Apesar disso, o Barolo, considerado o “Vinho dos Reis e Rei dos Vinhos”, pela sua alta reputação junto à nobreza; era o vinho preferido do Rei Vittorio Emanuelle II, o primeiro monarca da Itália após a unificação do país em 1861. Barolo e Barbaresco são presenças imprescindíveis nas adegas mais selecionadas, especialmente se vindos de bons produtores e parcelas. Desde fins do século XIX, a exemplo da Borgonha – região com a qual guardam semelhança pela expressividade do terroir e pela elegância e complexidade alcançadas especialmente com a longa guarda – foi realizado um esforço de delimitação das parcelas de vinhedos mais nobres, da qual surgiram os Crus (vinhedos especiais) das duas DOCG’s, que dão origem aos Grands Crus de Barolo e Barbaresco. Esta delimitação avançou lentamente e começou a ser praticada no mercado, extraoficialmente, até ser adicionada às regulamentações dos Conzorcios de Barolo e Barbaresco na primeira década dos anos 2000. Eis alguns dos mais prestigiados em Barolo: Cannubi, Brunate, Rocche, Bussia-Soprana, Cerequio e Monprivato. Em Barbaresco, destacam-se os vinhedos de Rabajà, Asili e Il Briccio.
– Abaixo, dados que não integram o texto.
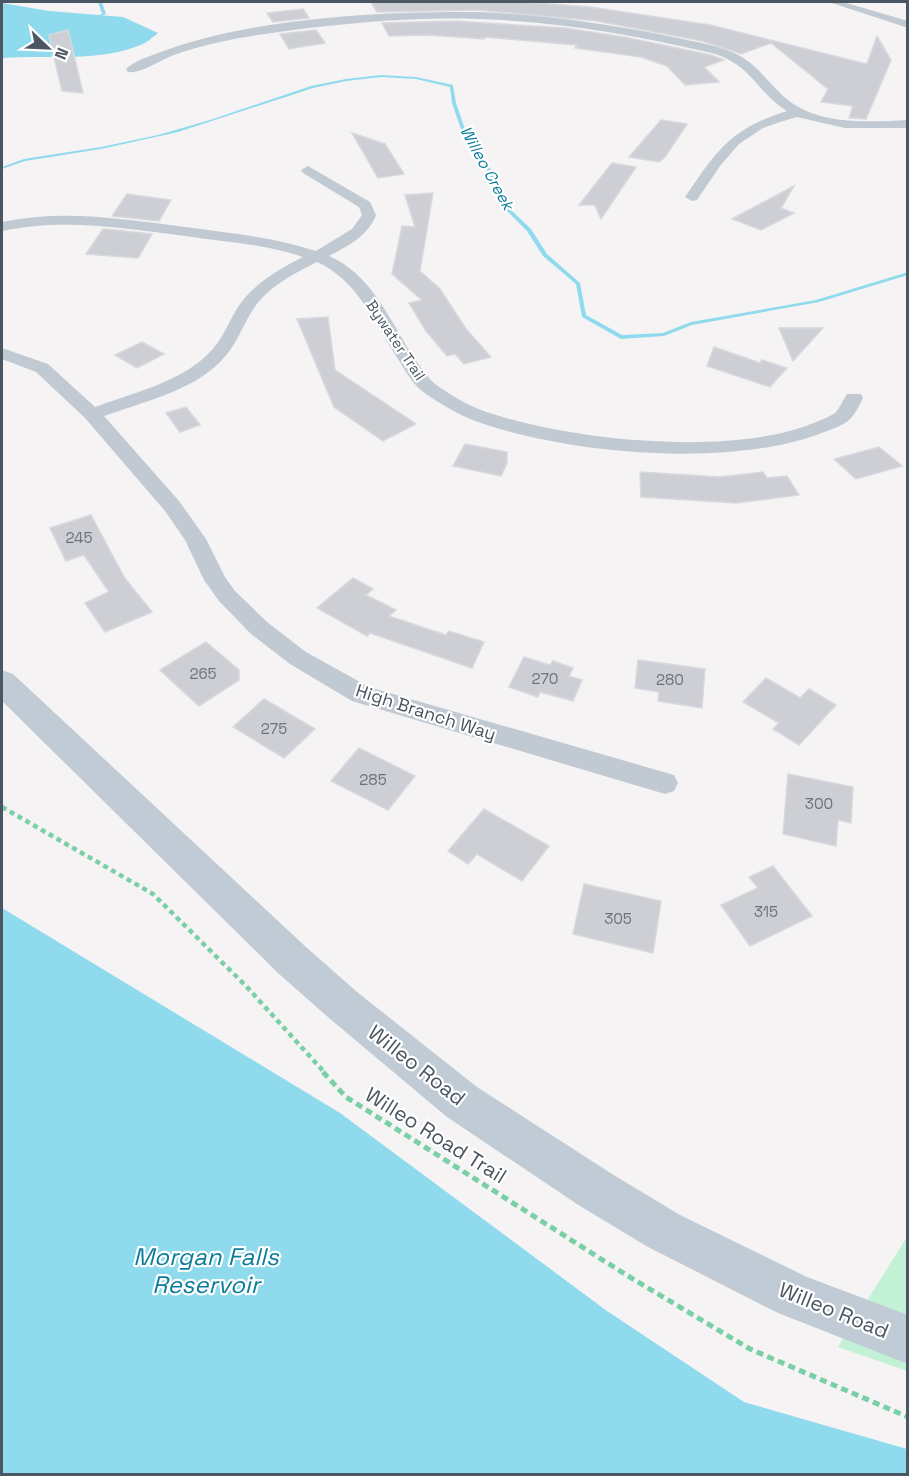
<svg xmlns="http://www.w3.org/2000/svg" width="909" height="1476" font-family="'Space Grotesk',sans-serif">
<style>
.green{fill:#c3f1d5}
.water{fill:#90daee}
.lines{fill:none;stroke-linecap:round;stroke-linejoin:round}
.stream{fill:#90daee;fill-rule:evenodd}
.building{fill:#cdcfd5;stroke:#d7d9de;stroke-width:1.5}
.path-far1{stroke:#7ad0a6;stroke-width:4.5;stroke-dasharray:5 4;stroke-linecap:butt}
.path{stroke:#7ad0a6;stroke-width:5;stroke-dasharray:7 4.5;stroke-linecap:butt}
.street{fill:#c1cad2;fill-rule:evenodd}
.secondary{fill:#c1cbd6;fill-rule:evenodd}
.labels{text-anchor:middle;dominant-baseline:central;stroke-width:4.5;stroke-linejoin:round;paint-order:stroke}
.far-street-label{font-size:15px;fill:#4a5661;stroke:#fff}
.number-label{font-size:15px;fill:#6b747e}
.far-water-label{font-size:16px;font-style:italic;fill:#0c7c9b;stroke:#fff}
.street-label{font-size:18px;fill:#4a5661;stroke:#fff}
.near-street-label{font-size:21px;fill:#4a5661;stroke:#fff}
.near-water-label{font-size:24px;font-style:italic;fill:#0c7c9b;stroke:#fff}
</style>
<rect width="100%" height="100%" fill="#f5f3f3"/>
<path class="green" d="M 907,1237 L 907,1371 L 838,1347 Z"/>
<g class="water">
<path d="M 2,3 L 49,11 L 123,17 L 158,33 C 152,38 145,44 138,46 C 97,62 45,55 2,58 Z"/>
<path d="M 2,908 L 340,1113 L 607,1311 L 744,1402 L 907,1449 L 907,1474 L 2,1474 Z"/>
</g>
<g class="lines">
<g class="stream">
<path d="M 98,2 L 102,2 L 106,14 L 96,18 L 95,16 L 102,14 Z"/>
<path d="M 381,75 L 416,77 L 453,85 L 456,103 L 466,132 L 489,166 L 510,209 L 531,229 L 547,254 L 580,283 L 586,315 L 622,335 L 663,333 L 691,322 L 816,300 L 908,272 L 908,275 L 819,302 L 692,325 L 664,336 L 621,339 L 582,317 L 576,284 L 543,256 L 527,231 L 506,210 L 485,166 L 462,132 L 452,103 L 450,87 L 416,79 L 381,77 L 346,81 L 313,88 L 178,132 L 101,149 L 25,161 L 2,169 L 2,167 L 24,159 L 101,147 L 158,135 L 210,120 L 311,86 L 346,79 Z"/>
</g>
</g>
<g class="building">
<path d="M 371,2 L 523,2 L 590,7 L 710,25 L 867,64 L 877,36 L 891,60 L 866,119 L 851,118 L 849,118 L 853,106 L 821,102 L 828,89 L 771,43 L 741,54 L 702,41 L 597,21 L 478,10 L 377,12 Z"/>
<path d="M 303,9 L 309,18 L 273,22 L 267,13 Z"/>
<path d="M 453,21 L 565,28 L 624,37 L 711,55 L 724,60 L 704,67 L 719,82 L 685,85 L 667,66 L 641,57 L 575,48 L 577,45 L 485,37 L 484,39 L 429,35 L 389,36 L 382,23 Z"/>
<path d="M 68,30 L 83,93 L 62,91 L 49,35 Z"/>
<path d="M 316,30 L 325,43 L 289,49 L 280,34 Z"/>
<path d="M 661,120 L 687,124 L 665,157 L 659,162 L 629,157 Z"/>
<path d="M 352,133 L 385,144 L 404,174 L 378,178 Z"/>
<path d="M 612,163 L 636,167 L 601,219 L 595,205 L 579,205 Z"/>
<path d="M 794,186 L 781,208 L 794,213 L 761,230 L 732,219 Z"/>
<path d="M 433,193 L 420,271 L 440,289 L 466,329 L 491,357 L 464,364 L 455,354 L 447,356 L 426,331 L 409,303 L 422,300 L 392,274 L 402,226 L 415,227 L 405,195 Z"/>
<path d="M 127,194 L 171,200 L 159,221 L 112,216 Z"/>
<path d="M 103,229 L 116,230 L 152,234 L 138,258 L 86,254 Z"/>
<path d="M 328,317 L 335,370 L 416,424 L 383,441 L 334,407 L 297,319 Z"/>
<path d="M 779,328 L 823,328 L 793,361 Z"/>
<path d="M 142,342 L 164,354 L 137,368 L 115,355 Z"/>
<path d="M 714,347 L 760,363 L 762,360 L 787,368 L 770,387 L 707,366 Z"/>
<path d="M 186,407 L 200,425 L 180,432 L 166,413 Z"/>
<path d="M 465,444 L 507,452 L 507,463 L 501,476 L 453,466 Z"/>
<path d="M 879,447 L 902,466 L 856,479 L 834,459 Z"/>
<path d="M 640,472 L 720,477 L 763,472 L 767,478 L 787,476 L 799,495 L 736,503 L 641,497 Z"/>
<path d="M 91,515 L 124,577 L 152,612 L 105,632 L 85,603 L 109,592 L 84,555 L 66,561 L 50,528 Z"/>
<path d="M 353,578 L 373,589 L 366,595 L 396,610 L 389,616 L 446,635 L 449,631 L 484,642 L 472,668 L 370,633 L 367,636 L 317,608 Z"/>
<path d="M 206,642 L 239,670 L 239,680 L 199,706 L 160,670 Z"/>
<path d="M 524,657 L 550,665 L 553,661 L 573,668 L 569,676 L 582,680 L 573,701 L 540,692 L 538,697 L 509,687 Z"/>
<path d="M 638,660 L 705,669 L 702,708 L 658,701 L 659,692 L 635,688 Z"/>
<path d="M 766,678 L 800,698 L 809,689 L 836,705 L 799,745 L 773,729 L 779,723 L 743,702 Z"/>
<path d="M 264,699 L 315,729 L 284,758 L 233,727 Z"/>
<path d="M 359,748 L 415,776 L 388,810 L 331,781 Z"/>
<path d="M 788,774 L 853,787 L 851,823 L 838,820 L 836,846 L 783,834 Z"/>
<path d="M 484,809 L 549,846 L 522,881 L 477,854 L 468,864 L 448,851 Z"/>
<path d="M 773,866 L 812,916 L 750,946 L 721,905 L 758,888 L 749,877 Z"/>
<path d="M 584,884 L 661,901 L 653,953 L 573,934 Z"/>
</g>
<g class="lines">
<path class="path-far1" d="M 2,807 L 153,894 L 246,986 L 325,1073"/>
<path class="path" d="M 323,1072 L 346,1097 L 628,1276 L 750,1349 L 908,1417"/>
<g class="street">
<path d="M 829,2 L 843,2 L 908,21 L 908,28 Z"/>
<path d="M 478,12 C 542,15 605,23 668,36 C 690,41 714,44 734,53 C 755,62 766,80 782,95 C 815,126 865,122 908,120 L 908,128 L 845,128 L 797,117 L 780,122 L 763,128 L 739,144 L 720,166 L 697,200 L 692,201 L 685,197 C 718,149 730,129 787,111 C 755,91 754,66 712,53 C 635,35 556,21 477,19 C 413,17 349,23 286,31 C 248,36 210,42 174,55 C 162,59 141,74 128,72 L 126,69 C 134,61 148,57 158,53 C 250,18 380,11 478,12 Z"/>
<path d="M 308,166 L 370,202 L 376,215 C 368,236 348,246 329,256 C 369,273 389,317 410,352 C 418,363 425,375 435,384 C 453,397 474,409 496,415 C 578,441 724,455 806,426 C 815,422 826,419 835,413 C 840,408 843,400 847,394 L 861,394 L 863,398 C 859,406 855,415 848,421 C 840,427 829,430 819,434 C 727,468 570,454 478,422 C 459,415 442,405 426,394 C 414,386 407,374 400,362 C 376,326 359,281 317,262 C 295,273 268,287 254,308 C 242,326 236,347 220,362 C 190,392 142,402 104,416 L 179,501 L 206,539 L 225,577 L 235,591 L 267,622 L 306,652 L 369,687 L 674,775 L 678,783 L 674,791 L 665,794 L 352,701 L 290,664 L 251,634 L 219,601 L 204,580 L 185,540 L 165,511 L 85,418 L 36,372 L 2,359 L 2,348 L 48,364 L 95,407 C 132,393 179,383 208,354 C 222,341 228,323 238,307 C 253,284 279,269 303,257 C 265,244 225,242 185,236 C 123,228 64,218 2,231 L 2,222 C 63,209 123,219 185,227 C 229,233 273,237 316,251 L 352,229 L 362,215 L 359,207 L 303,173 L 301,170 Z"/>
</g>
<path class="secondary" d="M 2,670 L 13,674 L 306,947 L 357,992 L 477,1087 L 612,1174 L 680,1215 L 807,1277 L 908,1315 L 908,1364 L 778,1313 L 648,1247 L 580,1206 L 447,1117 L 329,1018 L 278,973 L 2,701 Z"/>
</g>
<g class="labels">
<g class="far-street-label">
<text transform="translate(396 340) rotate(56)">Bywater Trail</text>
</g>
<g class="number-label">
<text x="79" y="537">245</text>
<text x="203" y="673">265</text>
<text x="545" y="678">270</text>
<text x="670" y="679">280</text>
<text x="274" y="728">275</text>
<text x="373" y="779">285</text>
<text x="819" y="803">300</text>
<text x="766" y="911">315</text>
<text x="618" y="918">305</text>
</g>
<g class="far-water-label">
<text transform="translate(487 168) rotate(61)">Willeo Creek</text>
</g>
<g class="street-label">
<text transform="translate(426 712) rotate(18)">High Branch Way</text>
</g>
<g class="near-street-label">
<text transform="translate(417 1065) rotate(38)">Willeo Road</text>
<text transform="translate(436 1135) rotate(32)">Willeo Road Trail</text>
<text transform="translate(834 1310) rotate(22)">Willeo Road</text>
</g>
<g class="near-water-label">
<text x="206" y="1256">Morgan Falls<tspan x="206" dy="28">Reservoir</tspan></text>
</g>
</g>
<rect width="909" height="1476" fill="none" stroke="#4a5661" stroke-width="6"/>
<g transform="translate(48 48) rotate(113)" stroke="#ffffff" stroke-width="4.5" paint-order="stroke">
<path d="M0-4.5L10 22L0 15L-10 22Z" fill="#4a5661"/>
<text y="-9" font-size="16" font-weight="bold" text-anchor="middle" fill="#4a5661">N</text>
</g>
</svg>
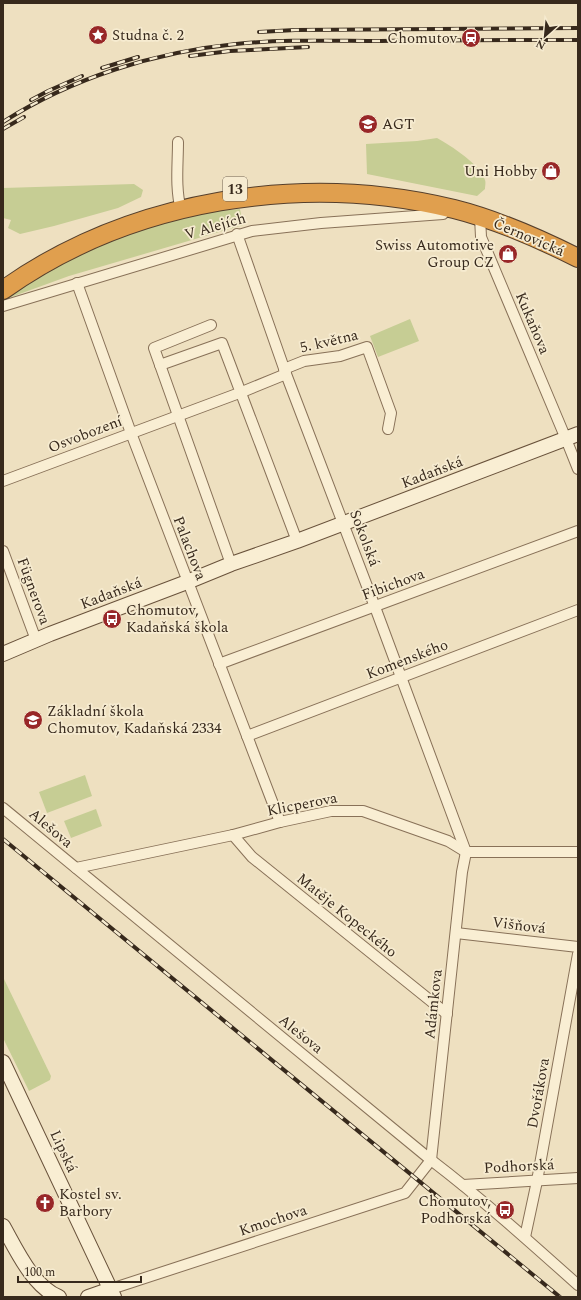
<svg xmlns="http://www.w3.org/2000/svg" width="581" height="1300" font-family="Spectral,serif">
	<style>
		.green { fill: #c6cd94 }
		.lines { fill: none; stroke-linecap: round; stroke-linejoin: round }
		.street-casing { stroke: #887158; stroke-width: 12 }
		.secondary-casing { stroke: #69523b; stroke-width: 16 }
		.highway-casing { stroke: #553f2c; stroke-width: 20 }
		.street { stroke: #f9eed3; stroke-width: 10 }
		.secondary { stroke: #f9eed3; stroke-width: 14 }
		.highway { stroke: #e09f4e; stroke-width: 18 }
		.rail-casing { stroke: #37291c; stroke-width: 4 }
		.rail { stroke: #f6ebd0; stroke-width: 2.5; stroke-dasharray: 8; stroke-linecap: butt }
		.labels { text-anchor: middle; stroke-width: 3.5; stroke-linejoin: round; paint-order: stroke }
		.shield { fill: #f6ebd0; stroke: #706352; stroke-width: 1 }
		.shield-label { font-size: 14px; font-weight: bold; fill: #37291c }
		.poi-label { font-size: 15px; fill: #37291c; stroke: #f6ebd0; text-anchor: start }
		.street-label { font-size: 15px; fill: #37291c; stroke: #f6ebd0 }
	</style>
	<rect width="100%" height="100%" fill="#eee0c0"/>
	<g class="green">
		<path d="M437,138C450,145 481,165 485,180C486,182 485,187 485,189L477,196L367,174L366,144L417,141Z"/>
		<path d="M134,184L143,190L141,197L118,208L54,226L20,234L8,228L11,220L3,218V188Z"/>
		<path d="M240,209L243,225L69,276L3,300L43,272L93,246L195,213Z"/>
		<path d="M410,319L419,341L378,357L370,336Z"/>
		<path d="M85,775L92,796L47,813L39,792Z"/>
		<path d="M96,809L102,826L71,838L64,821Z"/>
		<path d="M3,977L51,1076L50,1080L29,1091L3,1038Z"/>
	</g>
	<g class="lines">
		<defs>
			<g id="street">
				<path d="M178,142C178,164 175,188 181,210"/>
				<path d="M480,217L481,237L566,439L578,469"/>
				<path d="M237,234L286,374L375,607L466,852"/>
				<path d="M77,283L131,433L280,822"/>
				<path d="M3,306L252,231L321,223L443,214"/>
				<path d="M211,325L154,348L231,564"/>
				<path d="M160,365L222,343L297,541"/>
				<path d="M284,369L304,361L340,356L367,347L391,413L388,429"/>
				<path d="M3,481L242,392L286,374"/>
				<path d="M3,551L36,640"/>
				<path d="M219,664L578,531"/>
				<path d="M247,736L578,610"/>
				<path d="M3,808L431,1160C482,1199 530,1242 578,1285"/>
				<path d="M233,835L252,857L447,1014"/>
				<path d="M76,868L233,835L280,822L331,811H363L448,841L466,852H578"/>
				<path d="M456,933L578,947"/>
				<path d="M463,1185L578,1178"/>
				<path d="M525,1237L537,1181L578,954"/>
				<path d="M111,1289L405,1193L431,1160L462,872L466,852"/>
			</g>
			<g id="secondary">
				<path d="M3,654L50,634L187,582L231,564L297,541L578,434"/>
				<path d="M3,1062L114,1297"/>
				<path d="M3,1226C16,1249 33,1287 59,1297"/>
				<path d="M88,1297L111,1289"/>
			</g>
			<path id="highway" d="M3,290C131,199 303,172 454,209C498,220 538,238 578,258"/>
		</defs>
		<use href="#street" class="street-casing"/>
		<use href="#secondary" class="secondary-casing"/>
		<use href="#highway" class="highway-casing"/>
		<use href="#street" class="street"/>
		<use href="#secondary" class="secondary"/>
		<use href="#highway" class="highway"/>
		<defs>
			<g id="rail">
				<path d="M259,32L295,30L578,28"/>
				<path d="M190,56L230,51L308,47"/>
				<path d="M102,68L138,57"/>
				<path d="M31,100L48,91L82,76"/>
				<path d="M3,122C72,78 155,52 236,44C284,39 333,41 381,41C447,40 512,40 578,40"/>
				<path d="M3,129L24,117"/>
				<path d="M3,839L560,1297"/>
			</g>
		</defs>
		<use href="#rail" class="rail-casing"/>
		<use href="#rail" class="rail"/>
	</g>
	<defs>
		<symbol id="sight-disc" viewBox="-11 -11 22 22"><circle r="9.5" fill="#982728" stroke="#f6ebd0"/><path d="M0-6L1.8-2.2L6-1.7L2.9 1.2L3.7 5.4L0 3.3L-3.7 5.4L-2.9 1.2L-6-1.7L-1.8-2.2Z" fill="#fff"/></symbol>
		<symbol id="station-disc" viewBox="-11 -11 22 22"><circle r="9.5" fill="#982728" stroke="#f6ebd0"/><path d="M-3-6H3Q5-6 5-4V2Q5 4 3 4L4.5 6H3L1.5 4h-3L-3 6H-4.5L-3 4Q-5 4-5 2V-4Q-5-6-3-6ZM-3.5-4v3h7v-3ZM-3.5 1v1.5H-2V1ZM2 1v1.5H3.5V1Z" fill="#fff"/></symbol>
		<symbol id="school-disc" viewBox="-11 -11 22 22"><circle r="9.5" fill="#982728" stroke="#f6ebd0"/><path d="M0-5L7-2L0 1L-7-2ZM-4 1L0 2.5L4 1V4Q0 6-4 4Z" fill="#fff"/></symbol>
		<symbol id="shop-disc" viewBox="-11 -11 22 22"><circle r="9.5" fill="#982728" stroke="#f6ebd0"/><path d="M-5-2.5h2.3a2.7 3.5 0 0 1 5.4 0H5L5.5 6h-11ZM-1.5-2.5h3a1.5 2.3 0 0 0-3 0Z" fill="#fff"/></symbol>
		<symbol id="bus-disc" viewBox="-11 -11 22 22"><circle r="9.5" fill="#982728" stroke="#f6ebd0"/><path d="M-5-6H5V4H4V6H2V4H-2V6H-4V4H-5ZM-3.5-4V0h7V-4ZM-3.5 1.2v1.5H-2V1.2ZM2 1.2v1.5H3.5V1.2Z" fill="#fff"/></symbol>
		<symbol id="church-disc" viewBox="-11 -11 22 22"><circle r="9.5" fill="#982728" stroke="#f6ebd0"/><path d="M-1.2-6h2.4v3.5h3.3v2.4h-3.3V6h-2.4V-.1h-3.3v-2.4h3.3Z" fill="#fff"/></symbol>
	</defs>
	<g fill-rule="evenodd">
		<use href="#sight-disc" x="87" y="24" width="22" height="22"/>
		<use href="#station-disc" x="460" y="27" width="22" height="22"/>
		<use href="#school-disc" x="357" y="113" width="22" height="22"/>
		<use href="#shop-disc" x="540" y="160" width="22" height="22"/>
		<use href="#shop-disc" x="497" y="243" width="22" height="22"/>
		<use href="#bus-disc" x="101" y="608" width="22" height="22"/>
		<use href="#school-disc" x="22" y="709" width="22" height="22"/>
		<use href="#church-disc" x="34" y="1192" width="22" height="22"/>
		<use href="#bus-disc" x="494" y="1199" width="22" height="22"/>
	</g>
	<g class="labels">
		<rect class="shield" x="223" y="177" width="24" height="24" rx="3"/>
		<g class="shield-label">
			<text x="235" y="194">13</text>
		</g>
		<g class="poi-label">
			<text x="112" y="40">Studna č. 2</text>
			<text x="457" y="43" text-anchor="end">Chomutov</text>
			<text x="382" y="129">AGT</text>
			<text x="537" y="176" text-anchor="end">Uni Hobby</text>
			<text x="494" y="250" text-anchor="end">Swiss Automotive<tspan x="494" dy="17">Group CZ</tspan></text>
			<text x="126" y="615">Chomutov,<tspan x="126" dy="17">Kadaňská škola</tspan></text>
			<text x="47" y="716">Základní škola<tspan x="47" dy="17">Chomutov, Kadaňská 2334</tspan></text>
			<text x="59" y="1199">Kostel sv.<tspan x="59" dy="17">Barbory</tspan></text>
			<text x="491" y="1206" text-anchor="end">Chomutov,<tspan x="491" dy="17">Podhorská</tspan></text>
		</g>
		<g class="street-label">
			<text transform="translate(215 226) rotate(-16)" y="5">V Alejích</text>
			<text transform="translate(529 237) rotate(23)" y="5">Černovická</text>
			<text transform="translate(533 323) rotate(67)" y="5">Kukaňova</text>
			<text transform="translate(329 341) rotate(-13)" y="5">5. května</text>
			<text transform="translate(85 434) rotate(-21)" y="5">Osvobození</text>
			<text transform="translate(432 472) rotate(-21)" y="5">Kadaňská</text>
			<text transform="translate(365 538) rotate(69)" y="5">Sokolská</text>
			<text transform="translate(190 548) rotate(69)" y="5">Palachova</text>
			<text transform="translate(393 584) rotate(-20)" y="5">Fibichova</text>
			<text transform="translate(34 591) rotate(70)" y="5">Fügnerova</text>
			<text transform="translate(111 593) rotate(-21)" y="5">Kadaňská</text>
			<text transform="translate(407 659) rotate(-21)" y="5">Komenského</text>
			<text transform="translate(302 804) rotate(-11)" y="5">Klicperova</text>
			<text transform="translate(51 828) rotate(40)" y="5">Alešova</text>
			<text transform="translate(347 915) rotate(39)" y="5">Matěje Kopeckého</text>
			<text transform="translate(519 925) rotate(7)" y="5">Višňová</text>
			<text transform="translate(433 1004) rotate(-84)" y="5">Adámkova</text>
			<text transform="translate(301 1034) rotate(39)" y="5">Alešova</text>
			<text transform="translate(538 1093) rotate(-80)" y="5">Dvořákova</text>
			<text transform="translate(64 1151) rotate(65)" y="5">Lipská</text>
			<text transform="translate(519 1166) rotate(-3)" y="5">Podhorská</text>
			<text transform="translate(273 1220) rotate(-18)" y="5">Kmochova</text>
		</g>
	</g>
	<rect width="581" height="1300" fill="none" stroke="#37291c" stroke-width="8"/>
	<g transform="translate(545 36) rotate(207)" stroke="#f6ebd0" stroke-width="3" paint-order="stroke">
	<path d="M0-3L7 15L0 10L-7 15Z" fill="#37291c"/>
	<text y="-6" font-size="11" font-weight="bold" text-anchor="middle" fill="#37291c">N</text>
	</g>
	<path d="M18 1276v6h123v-6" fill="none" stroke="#37291c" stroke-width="2"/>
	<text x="24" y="1276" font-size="12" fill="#37291c" stroke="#f6ebd0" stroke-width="3" paint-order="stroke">100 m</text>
</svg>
A longa guarda (é um vinho que dura 20 anos tranquilamente) sempre funcionou como um pré-requisito para que esses vinhos expressem seus aromas evoluídos de flores, frutas negros e vermelhos, alcaçuz, alcatrão, especiarias e couro, bem como um paladar longo e macio, que na juventude ficam limitados a uma percepção mais tímida e austera, dada às altas concentrações de acidez e e taninos. No entanto, a modernidade já vem alterando isso, tornando os vinhos acessíveis mais cedo, guardadas as devidas proporções, pois os melhores vinhos não são para consumo jovem. O que marca a diferença entre um Barolo e o Barbaresco? Um dos aspectos (falando do Barbaresco) é justamente estar pronto mais cedo, com taninos mais macios e um bouquet de frutas mais vermelhas do que pretas.

Não consegui chegar aos aspectos produtivos na cantina e às impressões dos vinhos degustados neste texto. Esses temas serão tratados, então, no próximo artigo, incluindo vinhos de outras castas da região.